The power source of the platform can be selected with the power supply selector switch “SUPPLY SELECT” on the
WMB board. If this switch is in the ”USB” position, supply voltage is provided by the PC that is connected to the
”J16” mini USB connector. If this switch is in the ”BAT” position, the supply voltage is provided by two AA batteries
in the battery holder on the bottom side of the board. If the ”SUPPLY SELECT” switch is in the ”EXT” position,
supply voltage is provided by an external power source through the ”TP7” and “TP9” points.

Using the ”MCU dc/dc” switch, the internal dc/dc converter of the C88051F930 MCU on the MCU pico board can
be activated if the connected pico board supports this function. If the switch is in ”OFF” position, the MCU's dc/dc
converter is inactive and the supply voltage is only determined by the state of the “SUPPLY SELECT” switch.

Positioning the switch to either ”LDO (1.25 V)” or ”1 CELL” position will turn on the MCU's dc/dc converter by
connecting 1.25–1.5 V supply voltage to the VBAT pin and removing external power from the VDC pin. The MCU
will provide 1.9 V in default setting on its VDC pin to all the other connected loads. Since this current is limited, it
may be necessary to disconnect or disable some loading part of the board. For further details, see the MCU data
sheet and the board schematic. The board schematic can be found in the EZRadioPRO Development Kit User's
Guide. A complete CAD design pack of the board is also available at www.silabs.com.

2.2.3. RF Pico Board

Figure 5. RF Pico Board

The RF Pico Board is a radio module that contains an EZRadio IC, matching network, and pcb antenna. The RF
output is a 50  SMA output connector. The boards also have a factory loaded board identification memory (EBID)
that contains data that describes the board properties. Via the unified RF pico connector pair on the bottom side of
the board, any RF pico board can be connected to the WMB.

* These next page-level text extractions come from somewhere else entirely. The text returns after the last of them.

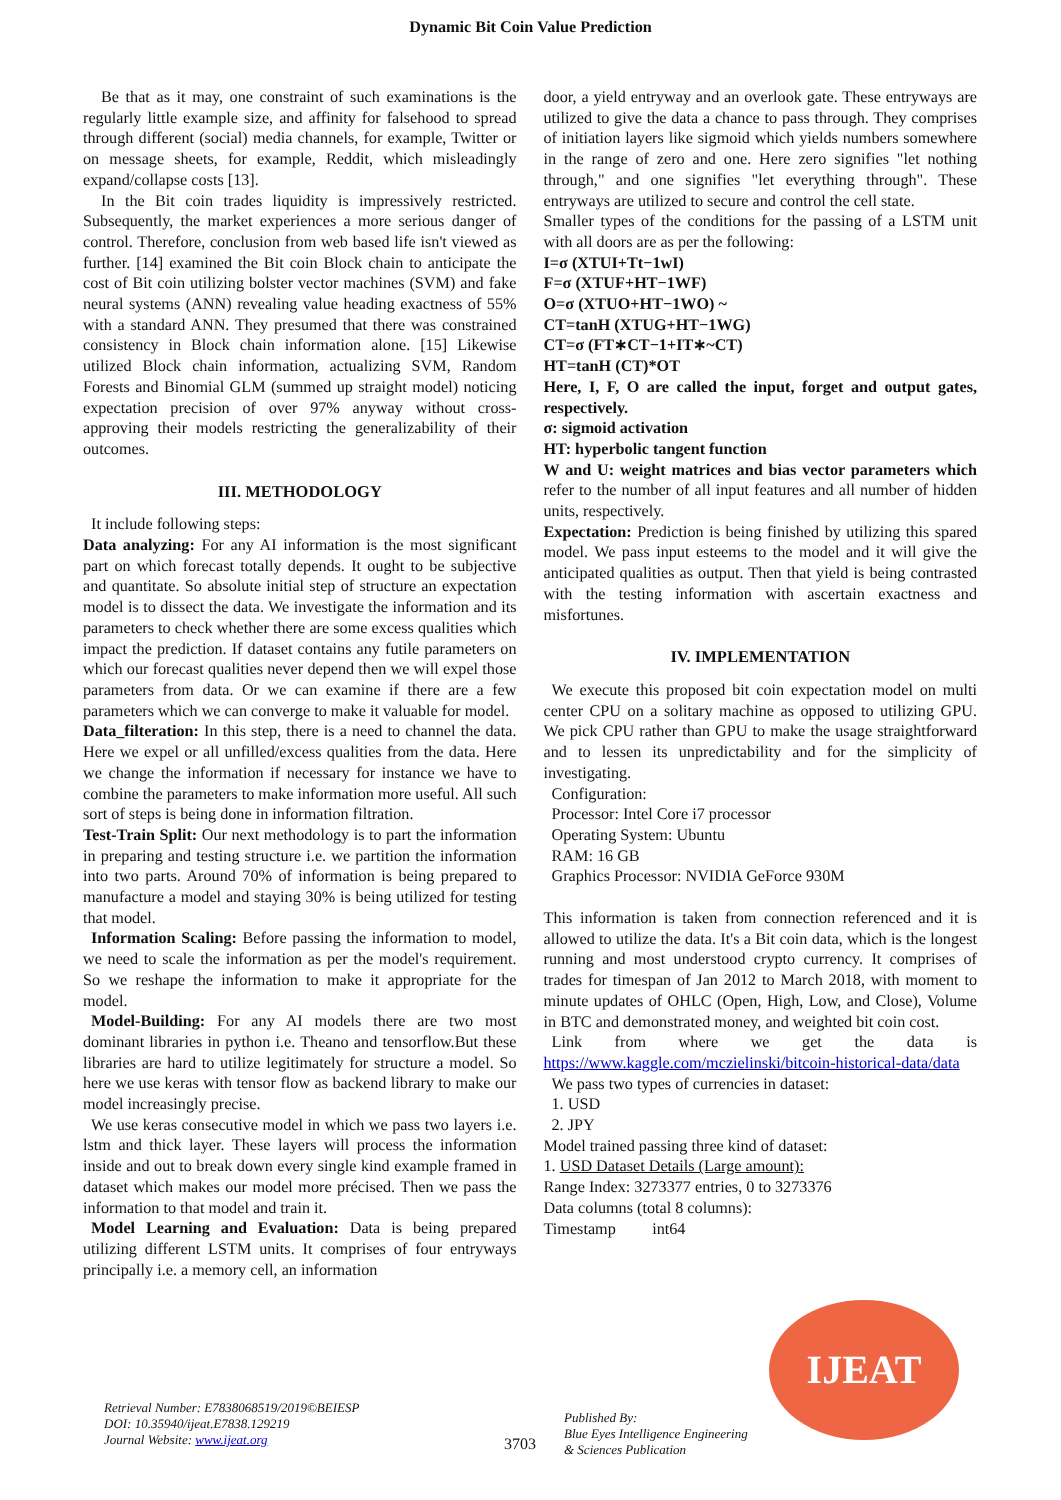Dynamic Bit Coin Value Prediction
Be that as it may, one constraint of such examinations is the regularly little example size, and affinity for falsehood to spread through different (social) media channels, for example, Twitter or on message sheets, for example, Reddit, which misleadingly expand/collapse costs [13].
In the Bit coin trades liquidity is impressively restricted. Subsequently, the market experiences a more serious danger of control. Therefore, conclusion from web based life isn't viewed as further. [14] examined the Bit coin Block chain to anticipate the cost of Bit coin utilizing bolster vector machines (SVM) and fake neural systems (ANN) revealing value heading exactness of 55% with a standard ANN. They presumed that there was constrained consistency in Block chain information alone. [15] Likewise utilized Block chain information, actualizing SVM, Random Forests and Binomial GLM (summed up straight model) noticing expectation precision of over 97% anyway without cross-approving their models restricting the generalizability of their outcomes.
III. METHODOLOGY
It include following steps:
Data analyzing: For any AI information is the most significant part on which forecast totally depends. It ought to be subjective and quantitate. So absolute initial step of structure an expectation model is to dissect the data. We investigate the information and its parameters to check whether there are some excess qualities which impact the prediction. If dataset contains any futile parameters on which our forecast qualities never depend then we will expel those parameters from data. Or we can examine if there are a few parameters which we can converge to make it valuable for model.
Data_filteration: In this step, there is a need to channel the data. Here we expel or all unfilled/excess qualities from the data. Here we change the information if necessary for instance we have to combine the parameters to make information more useful. All such sort of steps is being done in information filtration.
Test-Train Split: Our next methodology is to part the information in preparing and testing structure i.e. we partition the information into two parts. Around 70% of information is being prepared to manufacture a model and staying 30% is being utilized for testing that model.
Information Scaling: Before passing the information to model, we need to scale the information as per the model's requirement. So we reshape the information to make it appropriate for the model.
Model-Building: For any AI models there are two most dominant libraries in python i.e. Theano and tensorflow.But these libraries are hard to utilize legitimately for structure a model. So here we use keras with tensor flow as backend library to make our model increasingly precise.
We use keras consecutive model in which we pass two layers i.e. lstm and thick layer. These layers will process the information inside and out to break down every single kind example framed in dataset which makes our model more précised. Then we pass the information to that model and train it.
Model Learning and Evaluation: Data is being prepared utilizing different LSTM units. It comprises of four entryways principally i.e. a memory cell, an information
door, a yield entryway and an overlook gate. These entryways are utilized to give the data a chance to pass through. They comprises of initiation layers like sigmoid which yields numbers somewhere in the range of zero and one. Here zero signifies "let nothing through," and one signifies "let everything through". These entryways are utilized to secure and control the cell state.
Smaller types of the conditions for the passing of a LSTM unit with all doors are as per the following:
I=σ (XTUI+Tt−1wI)
F=σ (XTUF+HT−1WF)
O=σ (XTUO+HT−1WO) ~
CT=tanH (XTUG+HT−1WG)
CT=σ (FT∗CT−1+IT∗~CT)
HT=tanH (CT)*OT
Here, I, F, O are called the input, forget and output gates, respectively.
σ: sigmoid activation
HT: hyperbolic tangent function
W and U: weight matrices and bias vector parameters which refer to the number of all input features and all number of hidden units, respectively.
Expectation: Prediction is being finished by utilizing this spared model. We pass input esteems to the model and it will give the anticipated qualities as output. Then that yield is being contrasted with the testing information with ascertain exactness and misfortunes.
IV. IMPLEMENTATION
We execute this proposed bit coin expectation model on multi center CPU on a solitary machine as opposed to utilizing GPU. We pick CPU rather than GPU to make the usage straightforward and to lessen its unpredictability and for the simplicity of investigating.
Configuration:
Processor: Intel Core i7 processor
Operating System: Ubuntu
RAM: 16 GB
Graphics Processor: NVIDIA GeForce 930M
This information is taken from connection referenced and it is allowed to utilize the data. It's a Bit coin data, which is the longest running and most understood crypto currency. It comprises of trades for timespan of Jan 2012 to March 2018, with moment to minute updates of OHLC (Open, High, Low, and Close), Volume in BTC and demonstrated money, and weighted bit coin cost.
Link from where we get the data is https://www.kaggle.com/mczielinski/bitcoin-historical-data/data
We pass two types of currencies in dataset:
1. USD
2. JPY
Model trained passing three kind of dataset:
1. USD Dataset Details (Large amount):
Range Index: 3273377 entries, 0 to 3273376
Data columns (total 8 columns):
Timestamp int64
Retrieval Number: E7838068519/2019©BEIESP
DOI: 10.35940/ijeat.E7838.129219
Journal Website: www.ijeat.org
3703
Published By:
Blue Eyes Intelligence Engineering
& Sciences Publication
IJEAT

2.2.4. Setting up and Connecting the WMB to the PC

Steps for connecting the platform to the PC:

1. Connect an RF Pico Board to the WMB board through the CON1 and CON2 connectors.

2. Insert a UPPI-930-RF MCU pico board in the connectors J5, J6, J7, J8 on the WMB. The dotted corner of
the C8051F930 MCU has to point to the triangle symbol on the WMB.

3. Connect an antenna to the SMA connector on the RF Pico Board.

4. Select the desired power source with the SUPPLY SELECT switch.

5. Ensure that all the CURRENT MEASUREMENT jumpers are in place.

6. Connect the WMB board to a USB port of the PC.

7. Wait for Windows to install the driver of the debug interface if necessary.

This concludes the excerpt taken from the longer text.